Tesla bumped up the price of its “full self-driving” software option to $US10,000 ($14,241) on Friday, making good on CEO Elon Musk’s promise last week to implement a roughly $US2,000 ($2,848) price hike in the U.S. It follows the launch of a limited beta version of the software, which lets a select number of U.S. customers use Tesla’s Autopilot driver assistance features on the road such as automatic car parking and lane steering.
In the same tweet announcing the price change, Musk said that other markets around the world would see comparable price increases as the beta rolls out. He’s previously said that he expects the software to be released network-wide by the end of the year.

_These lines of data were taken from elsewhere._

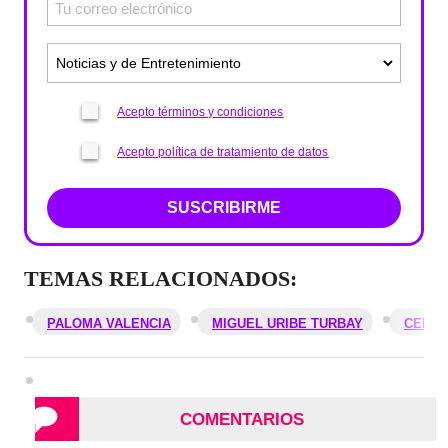
Acepto términos y condiciones
Acepto política de tratamiento de datos
SUSCRIBIRME
TEMAS RELACIONADOS:
PALOMA VALENCIA
MIGUEL URIBE TURBAY
CENTR
COMENTARIOS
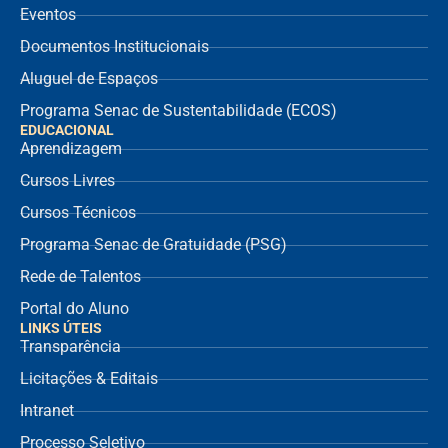
Eventos
Documentos Institucionais
Aluguel de Espaços
Programa Senac de Sustentabilidade (ECOS)
EDUCACIONAL
Aprendizagem
Cursos Livres
Cursos Técnicos
Programa Senac de Gratuidade (PSG)
Rede de Talentos
Portal do Aluno
LINKS ÚTEIS
Transparência
Licitações & Editais
Intranet
Processo Seletivo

While the tech powering it is no doubt impressive, to call it “full self-driving” isn’t entirely accurate. Tesla warns users of its beta program that the software still requires vigilant monitoring and that “it may do the wrong thing at the worse time.” According to the Society of Automotive Engineers, the feature currently meets the standards of a Level 2 self-driving system on a five-point scale because driver supervision is still largely required when using it. Higher levels, aka what’s commonly known as “true self-driving,” require no driver intervention per the agency’s standards.
Tesla has been steadily raising the price of its full self-driving package over the last two years, seeming to waste no time cashing in on the excitement among Tesla drivers itching to take it for a spin after being teased for years about a fully autonomous mode on the horizon. In May 2019, the price jumped from $US5,000 ($7,121) to $US6,000 ($8,545), then to $US7,000 ($9,969) later that year, and finally $US8,000 ($11,393) in June. Musk has repeatedly maintained that this steep price tag is chump change in comparison to the value Tesla owners get out of the technology, which he argues is “probably somewhere in excess of $US100,000 ($142,410).”
As for how he came to that figure, your guess is as good as mine. In the meantime, Musk says that the price of Tesla’s full self-driving package will keep going up as “the software gets closer to full self-driving capability with regulatory approval.” So odds are this won’t be the last price hike Tesla owners see.